INFORMATION SUPPLIED |
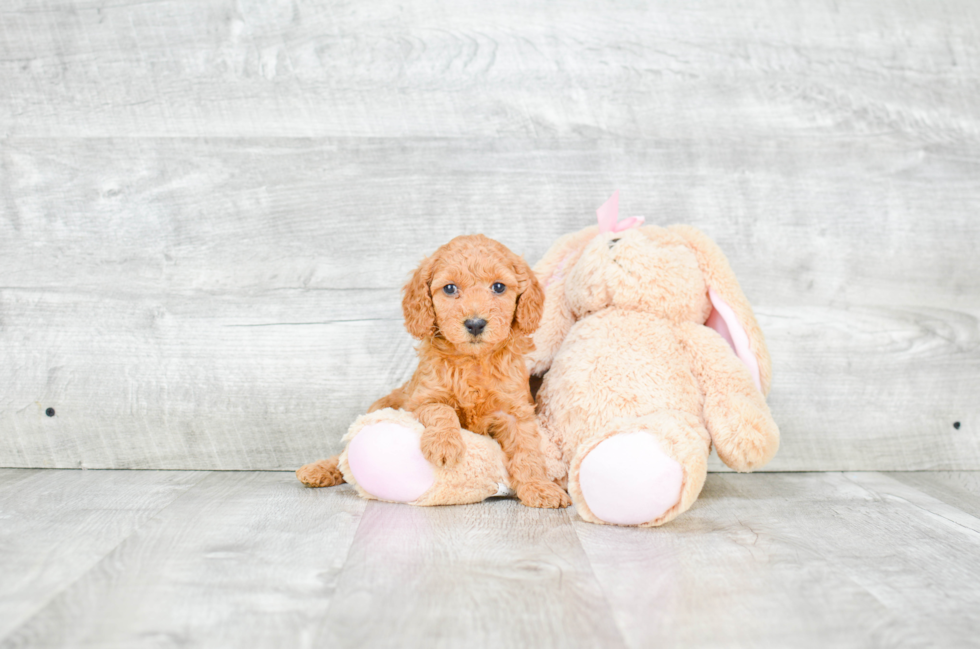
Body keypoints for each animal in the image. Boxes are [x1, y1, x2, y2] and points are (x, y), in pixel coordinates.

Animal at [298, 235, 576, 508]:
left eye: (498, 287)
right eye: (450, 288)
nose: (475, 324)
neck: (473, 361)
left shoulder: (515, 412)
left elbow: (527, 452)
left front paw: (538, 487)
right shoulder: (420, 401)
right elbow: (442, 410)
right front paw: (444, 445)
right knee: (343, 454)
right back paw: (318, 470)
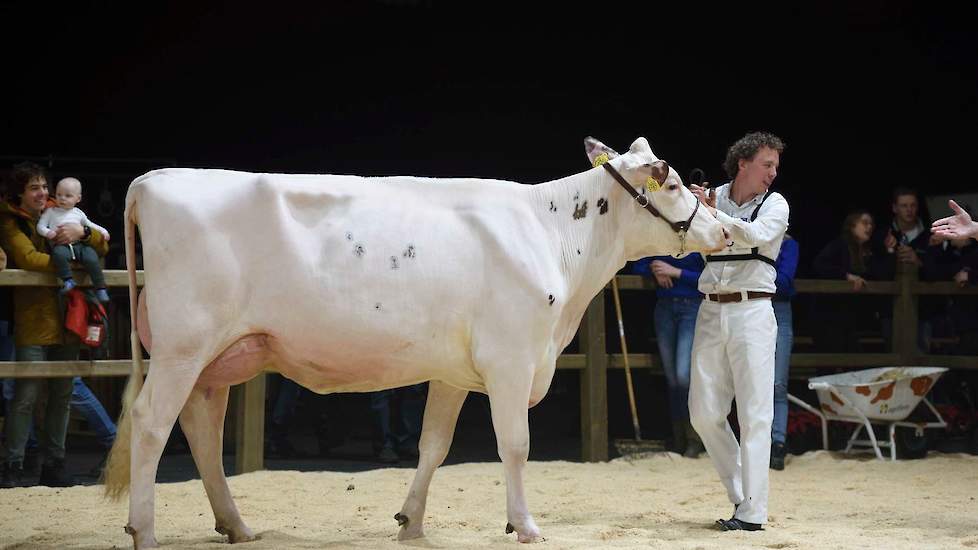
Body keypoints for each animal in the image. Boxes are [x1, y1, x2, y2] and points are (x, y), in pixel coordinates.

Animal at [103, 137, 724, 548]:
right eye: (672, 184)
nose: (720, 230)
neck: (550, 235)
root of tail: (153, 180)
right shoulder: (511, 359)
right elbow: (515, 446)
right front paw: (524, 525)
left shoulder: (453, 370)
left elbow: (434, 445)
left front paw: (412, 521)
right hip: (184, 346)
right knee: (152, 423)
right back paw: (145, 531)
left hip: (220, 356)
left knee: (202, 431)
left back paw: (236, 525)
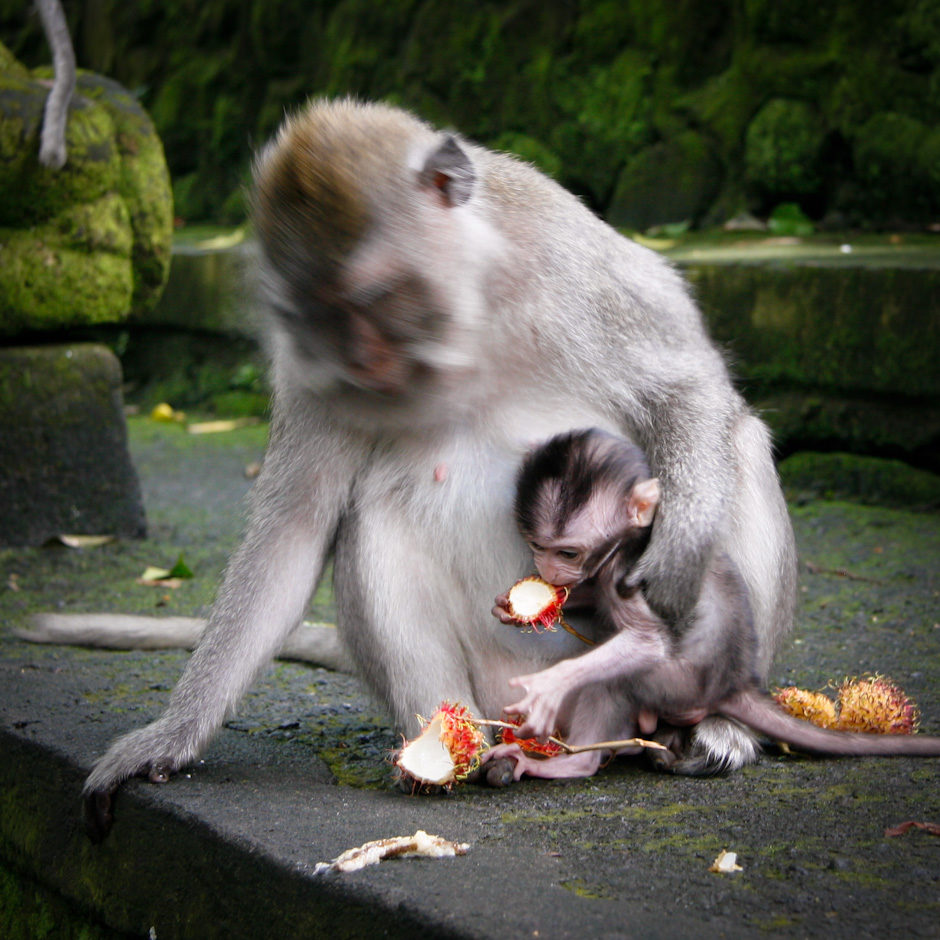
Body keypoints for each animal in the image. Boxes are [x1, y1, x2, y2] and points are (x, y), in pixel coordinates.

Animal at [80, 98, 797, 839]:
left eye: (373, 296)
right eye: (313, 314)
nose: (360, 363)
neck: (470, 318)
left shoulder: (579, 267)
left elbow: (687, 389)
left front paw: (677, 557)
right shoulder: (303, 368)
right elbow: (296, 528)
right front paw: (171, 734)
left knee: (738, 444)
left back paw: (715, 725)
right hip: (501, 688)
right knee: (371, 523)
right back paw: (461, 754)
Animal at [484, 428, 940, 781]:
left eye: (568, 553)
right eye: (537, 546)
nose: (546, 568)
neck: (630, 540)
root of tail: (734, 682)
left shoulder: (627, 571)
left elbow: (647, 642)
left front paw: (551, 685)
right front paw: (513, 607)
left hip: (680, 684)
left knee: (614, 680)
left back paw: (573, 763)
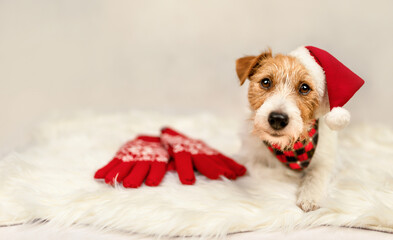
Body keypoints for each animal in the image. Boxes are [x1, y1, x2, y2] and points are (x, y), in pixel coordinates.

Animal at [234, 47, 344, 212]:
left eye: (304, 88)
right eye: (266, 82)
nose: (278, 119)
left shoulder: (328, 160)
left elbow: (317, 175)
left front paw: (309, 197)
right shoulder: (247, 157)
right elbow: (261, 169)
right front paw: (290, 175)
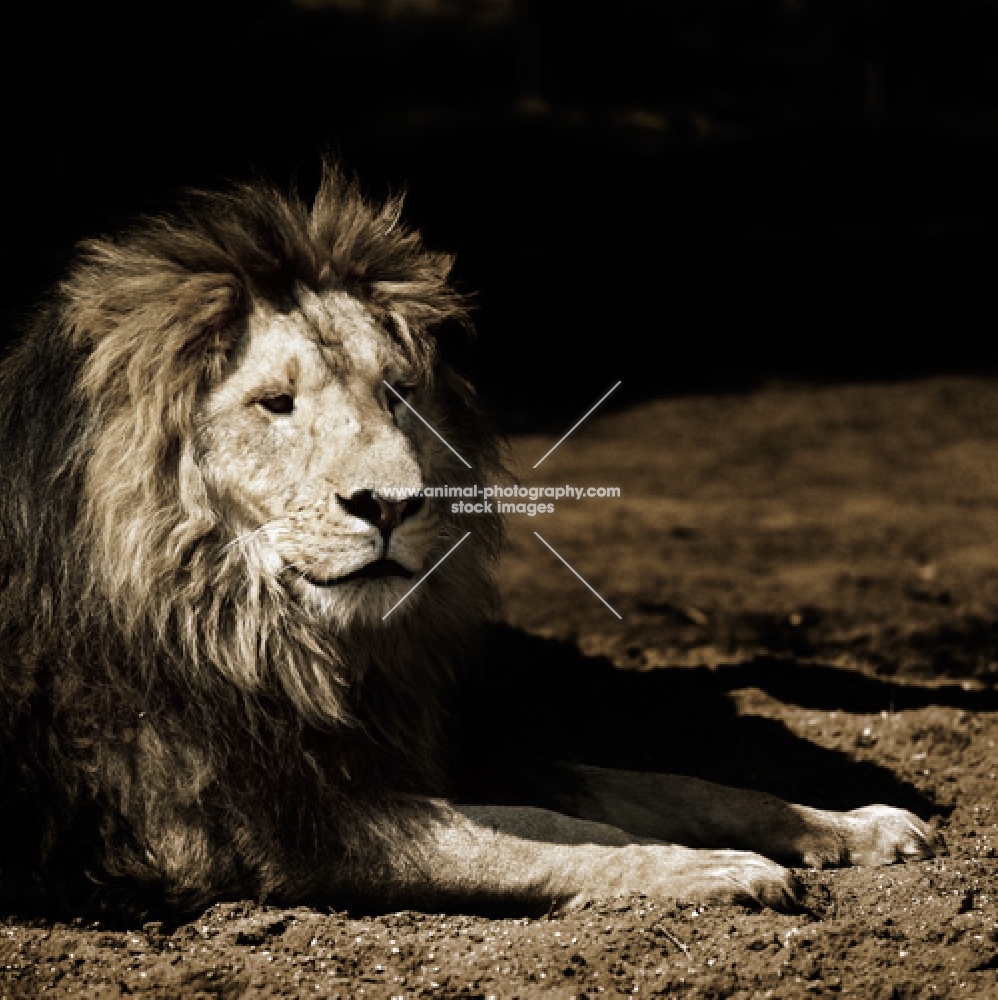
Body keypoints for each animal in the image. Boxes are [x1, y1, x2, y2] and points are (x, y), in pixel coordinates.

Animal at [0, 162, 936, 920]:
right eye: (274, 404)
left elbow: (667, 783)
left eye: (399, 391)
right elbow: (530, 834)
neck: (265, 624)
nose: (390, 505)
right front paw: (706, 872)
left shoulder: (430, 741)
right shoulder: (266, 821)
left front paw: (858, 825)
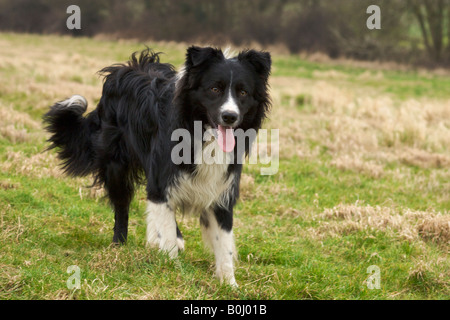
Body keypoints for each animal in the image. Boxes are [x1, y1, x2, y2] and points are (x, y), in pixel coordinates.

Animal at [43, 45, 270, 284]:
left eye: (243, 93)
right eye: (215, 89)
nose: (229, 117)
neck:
...
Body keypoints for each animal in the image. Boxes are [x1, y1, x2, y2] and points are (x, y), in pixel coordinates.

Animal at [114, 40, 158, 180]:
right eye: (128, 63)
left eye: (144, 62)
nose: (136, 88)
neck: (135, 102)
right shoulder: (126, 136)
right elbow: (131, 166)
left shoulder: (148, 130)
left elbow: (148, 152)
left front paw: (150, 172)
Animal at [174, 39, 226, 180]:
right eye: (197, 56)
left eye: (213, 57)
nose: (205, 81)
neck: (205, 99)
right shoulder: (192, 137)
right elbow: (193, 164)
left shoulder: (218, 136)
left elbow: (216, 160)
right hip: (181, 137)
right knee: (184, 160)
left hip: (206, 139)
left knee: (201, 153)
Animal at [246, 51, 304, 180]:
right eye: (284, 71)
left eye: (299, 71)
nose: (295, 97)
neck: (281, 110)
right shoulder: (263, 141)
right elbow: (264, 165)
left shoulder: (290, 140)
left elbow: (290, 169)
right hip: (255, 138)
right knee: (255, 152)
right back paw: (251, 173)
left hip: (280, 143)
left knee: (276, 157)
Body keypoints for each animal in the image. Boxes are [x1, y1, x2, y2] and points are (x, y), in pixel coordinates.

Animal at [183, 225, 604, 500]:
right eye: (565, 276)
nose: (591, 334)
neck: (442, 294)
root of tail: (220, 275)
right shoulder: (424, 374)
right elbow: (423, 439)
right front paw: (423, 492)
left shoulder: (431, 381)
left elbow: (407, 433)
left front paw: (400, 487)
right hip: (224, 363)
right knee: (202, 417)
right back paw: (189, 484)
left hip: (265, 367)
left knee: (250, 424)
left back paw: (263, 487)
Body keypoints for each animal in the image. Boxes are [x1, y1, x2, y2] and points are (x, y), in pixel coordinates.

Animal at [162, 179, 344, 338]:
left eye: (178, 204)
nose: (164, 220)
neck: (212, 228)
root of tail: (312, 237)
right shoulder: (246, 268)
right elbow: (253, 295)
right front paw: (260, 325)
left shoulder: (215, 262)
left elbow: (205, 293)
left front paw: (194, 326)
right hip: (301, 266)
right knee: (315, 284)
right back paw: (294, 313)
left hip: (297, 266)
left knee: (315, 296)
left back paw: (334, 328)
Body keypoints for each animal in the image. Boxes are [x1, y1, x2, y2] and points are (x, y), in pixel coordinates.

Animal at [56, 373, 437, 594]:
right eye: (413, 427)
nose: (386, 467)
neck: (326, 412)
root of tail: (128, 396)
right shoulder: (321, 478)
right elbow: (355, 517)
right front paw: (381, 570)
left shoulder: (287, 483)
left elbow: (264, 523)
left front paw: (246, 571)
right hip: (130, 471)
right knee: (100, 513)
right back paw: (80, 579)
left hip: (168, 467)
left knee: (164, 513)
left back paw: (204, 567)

WHAT THIS TASK INVOLVES | The result should be every line that contains "root", copied from the entries.

SOLUTION FOR THIS EXERCISE |
root of tail: (153, 180)
root of tail: (734, 682)
root of tail: (220, 275)
root of tail: (312, 237)
root of tail: (128, 396)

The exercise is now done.